What to produce :: Only the lines below starting at the one that contains "individuals each week. That exposure can" and ending at the one that contains "ity best practices" are to be reproduced, exactly and with both ends kept.

───── Information ─────

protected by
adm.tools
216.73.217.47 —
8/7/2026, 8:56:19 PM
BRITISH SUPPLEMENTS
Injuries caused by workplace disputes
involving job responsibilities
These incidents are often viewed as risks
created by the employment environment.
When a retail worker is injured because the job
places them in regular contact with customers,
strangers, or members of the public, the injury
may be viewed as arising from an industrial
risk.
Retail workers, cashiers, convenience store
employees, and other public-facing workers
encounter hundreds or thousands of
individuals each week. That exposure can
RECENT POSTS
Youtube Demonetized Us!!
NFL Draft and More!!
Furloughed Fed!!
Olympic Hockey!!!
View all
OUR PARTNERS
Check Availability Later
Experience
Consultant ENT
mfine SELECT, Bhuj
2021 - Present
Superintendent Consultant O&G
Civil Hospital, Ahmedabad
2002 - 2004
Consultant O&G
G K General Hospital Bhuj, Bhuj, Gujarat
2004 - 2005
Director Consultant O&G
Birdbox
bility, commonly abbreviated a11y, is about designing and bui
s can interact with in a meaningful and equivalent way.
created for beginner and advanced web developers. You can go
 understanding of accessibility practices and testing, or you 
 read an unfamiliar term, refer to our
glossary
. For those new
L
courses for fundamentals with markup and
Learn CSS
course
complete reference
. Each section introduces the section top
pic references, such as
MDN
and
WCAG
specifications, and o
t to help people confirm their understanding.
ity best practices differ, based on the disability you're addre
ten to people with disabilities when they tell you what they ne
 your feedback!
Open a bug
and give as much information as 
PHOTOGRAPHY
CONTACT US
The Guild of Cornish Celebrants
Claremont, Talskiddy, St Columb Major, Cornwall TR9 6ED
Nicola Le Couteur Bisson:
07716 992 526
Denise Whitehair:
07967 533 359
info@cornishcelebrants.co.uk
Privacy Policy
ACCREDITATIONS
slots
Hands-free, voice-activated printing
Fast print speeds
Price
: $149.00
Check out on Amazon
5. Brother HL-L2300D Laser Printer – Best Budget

─────

Solution below ::
individuals each week. That exposure can
RECENT POSTS
Youtube Demonetized Us!!
NFL Draft and More!!
Furloughed Fed!!
Olympic Hockey!!!
View all
OUR PARTNERS
Check Availability Later
Experience
Consultant ENT
mfine SELECT, Bhuj
2021 - Present
Superintendent Consultant O&G
Civil Hospital, Ahmedabad
2002 - 2004
Consultant O&G
G K General Hospital Bhuj, Bhuj, Gujarat
2004 - 2005
Director Consultant O&G
Birdbox
bility, commonly abbreviated a11y, is about designing and bui
s can interact with in a meaningful and equivalent way.
created for beginner and advanced web developers. You can go
 understanding of accessibility practices and testing, or you 
 read an unfamiliar term, refer to our
glossary
. For those new
L
courses for fundamentals with markup and
Learn CSS
course
complete reference
. Each section introduces the section top
pic references, such as
MDN
and
WCAG
specifications, and o
t to help people confirm their understanding.
ity best practices differ, based on the disability you're addre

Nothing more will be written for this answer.